Pictures of Ames Tests for (A) Spontaneous Revertants and exposure to (B) Furylfuramide, (C) Alfatoxin B1, and (D) 2-Aminofluorene. The mutagenic compounds in B, C, and D were applied to the 6 mm filter disk in the center of each plate. Each Petri plate contains cells of the tester strain in a thin overlay of top agar. (The strain used here is TA98, derived by adding a resistance transfer factor to a Salmonella tester strain, mutant hisD3052, that scores frameshift mutations.) Plates C and D contain, additionally, a liver microsomal activation system isolated from rats. The spontaneous or compound-induced revertants, each of which reflects a mutational event, appear in a ring as spots around the paper disk. From Bruce N. Ames, Joyce McCann, and Edith Yamasaki, "Methods for Detecting Carcinogens and Mutagens with the Salmonella/Mammalian-Microsomal Mutagenicity Test," Mutation Research 31 (1975): 358.
Project (2016-2017)

Science and Policy in a World of Carcinogens

Angela Creager's work examined how environmentalism, changing ideas of cancer causation, and new tools for detecting carcinogens interacted between the 1960s and the 1980s. In doing so, she sought to provide a new understanding of how technical developments as well as political trends affected perceptions and policies regarding human health and cancer prevention. 

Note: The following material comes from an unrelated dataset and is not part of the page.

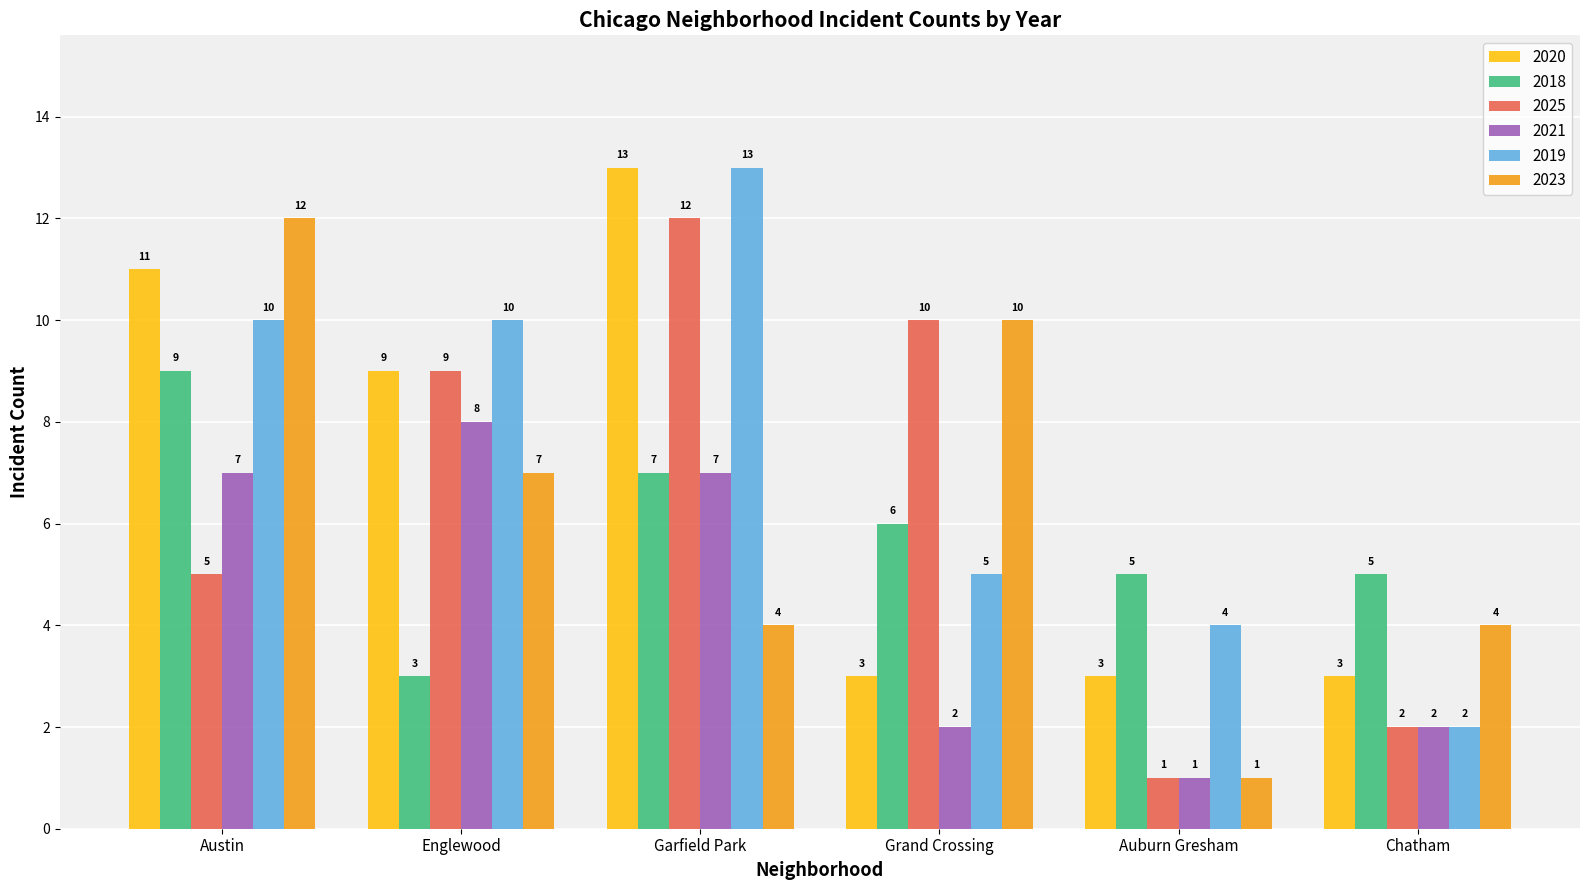

The 2019 series shows 5 at Englewood. True or false?

False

In the 1950s a group of geneticists, drawing largely on studies in radiation biology and medicine, advocated the idea that human cancers typically arose from mutations to somatic cells. The so-called somatic mutation theory shifted attention to the role of exogenous factors in tumorigenesis. Since that time, this theory has been so fully assimilated into current thinking about cancer that we often fail to recognize the novelty of its underlying assumption equating mutagenicity with carcinogenicity, i.e., that the mutagenizing ability of an agent such as radiation was responsible for inducing cancer. Because there appeared to be no threshold for genetic damage, even low-level exposures might induce cancer-producing somatic mutations. This understanding of the carcinogenicity of radiation, even at low dose, informed the growing public resistance in the US to the development of nuclear power. Such reasoning also carried over to realm of chemical carcinogens, particularly in the decade following the publication of Rachel Carson’s Silent Spring in 1962. A decade later, Bruce Ames developed his eponymous microbial screen for chemical compounds on the assumption that all mutagens are carcinogens. He and others used his test, which was much cheaper and faster than traditional toxicological testing in rodents, to identity putative carcinogens in commercial products. Such in vitro mutagenicity tests were widely adopted by industry and were cited by politicians who supported the US Toxic Substances Control Act in 1976. Angela Creager's study examined how these testing practices were used by researchers, regulators, and companies through the 1980s, during a time when biologists and public health officials shifted emphasis away from industrial pollutants and toward lifestyle and hereditary predispositions in cancer causation. Beginning in the Reagan administration, the US government effectively abandoned the goal of decreasing cancer rates in the population through strengthening its environmental regulations. 

At issue in these shifts in explanation was not only whether cancer was a disease caused by external exposures or internal events (or some combination), but also whether synthetic chemicals and other “unnatural” entities were inherently less healthful for humans than natural substances. An apparent alignment on this matter emerged between environmentalists and biologists in the late 1960s, but this gave way to conflict by the late 1970s, as also displayed in debates over the safety of recombinant DNA. Through a focus on carcinogens, this project aimed to excavate the changing cultural and scientific perceptions of the natural as they related to life, health, and disease in the late twentieth century.